The anti-collision algorithm for radio-frequency identification (RFID) tags is a leading technique that influences RFID systems’ quality. When tags show up in the reader’s interrogation zone in dynamic entrance situations, they cannot immediately take part in the ongoing detection, likely to result in a longer waiting period and tag overlook. A fast RFID tag anti-collision method for dynamic arrival scenarios is proposed in recent research, and it is named “DAS-DFSA algorithm,” which is based on blocking technology, dynamic frame-slotted ALOHA (DFSA) algorithm, and lastly, the first-come-first-serve (FCFS) concept.
What are the current issues?
The reader in an RFID system has a particular interrogation zone. The tag can react to the reader’s commands once it joins the interrogation zone. A tag miss incident happens when it exits the reader’s interrogation zone and is not identified, resulting in lower inventory counts than the exact total.
At the same time, the wireless channel enables two-way communication between the reader and the tag. All tags inside the interrogation zone can obtain the reader’s instructions and decide whether or not to respond based on its state guidelines. Evidently, not all of your instructions would be fulfilled.
The proposed model
Tree-based and ALOHA-based RFID tag anti-collision techniques are the two most common types. When the quantity of tags is sizable, tree-based algorithms are less effective, and the waiting period is too long when particularly in comparison to the ALOHA-based algorithm. On the other hand, ALOHA-based algorithms are probabilistic and designate several slots to tags randomly selected to transmit information. For its simplicity and efficiency, the frame-slot ALOHA (FSA) algorithm is favored. During the identification, it uses a fixed frame length. Because the frame length cannot be changed in real-time, the system’s efficiency tends to decrease once collisions occur frequently. The dynamic frame-slotted ALOHA (DFSA) algorithm was suggested to resolve the deficiencies of the FSA algorithm.
The DAS-DFSA algorithm is devoted to solving tag anti-collision and aims to promote fast identification in dynamic arrival scenarios. It is predicated on DFSA and blocking technology algorithms. The key premise is that at the end of each frame, the next frame’s arrival rate can indeed be computed, and the next frame’s ideal frame length will be determined in combination with the estimated number of undisclosed tags. The blocking method is used to divide the next frame’s slot into queuing slots and arrival slots, then into two separate waiting processes for verification and arrival detection.
What is achieved with this model?
- The new arrival tag can take part in the ongoing frame’s identification by optimizing the guidance structure and identification process, reducing the tag’s waiting period.
- Each frame identifying phase is split into a waiting process and an arrival process utilizing blocking technology to avoid collisions between new arrival tags and already waiting tags and enhance system efficiency.
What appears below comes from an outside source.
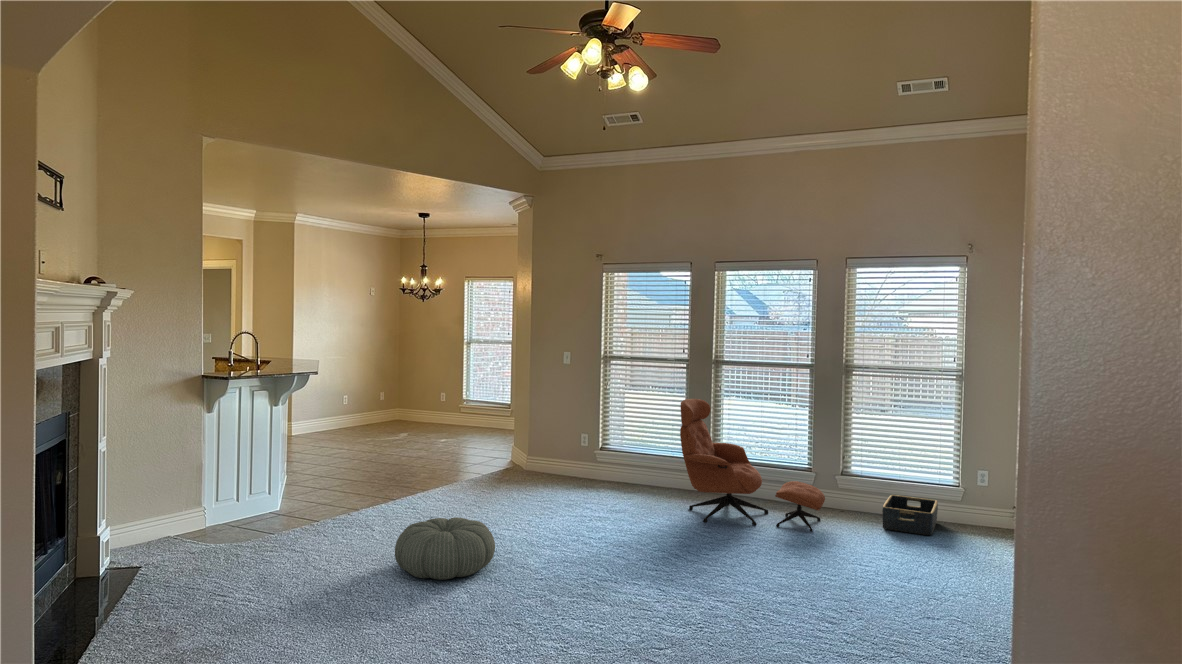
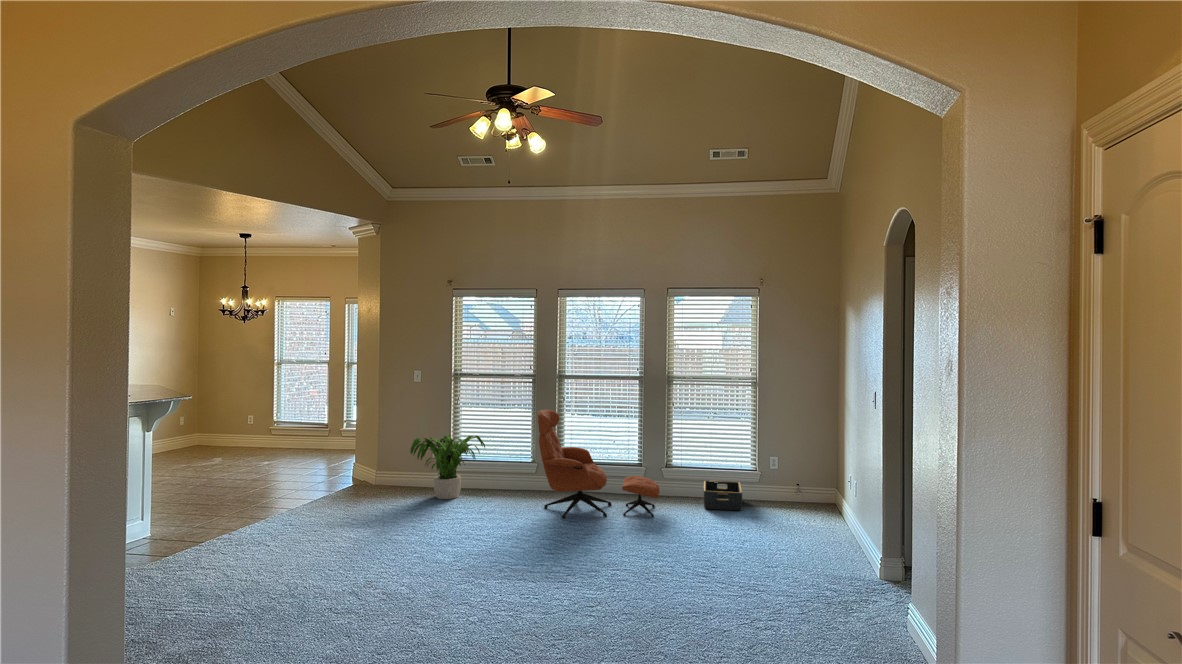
potted plant: none [552,422,633,490] -> present [410,435,485,499]
pouf: present [395,517,495,580] -> none [288,538,392,603]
- Furthermore, by using unequal-length slots, the interaction time operational costs are reduced even more, and the speed of identification is improved significantly.
- Compared to other similar methodologies, simulations showed that the average waiting period of the DAS-DFSA algorithm is lowered by more than 44.548 percent and the authentication speed is enhanced by at least 39.053 percent under the same operational conditions.
- Finally, the suggested DAS-DFSA algorithm can quickly identify tags in both stable and random arrival scenarios in dynamic arrival scenarios.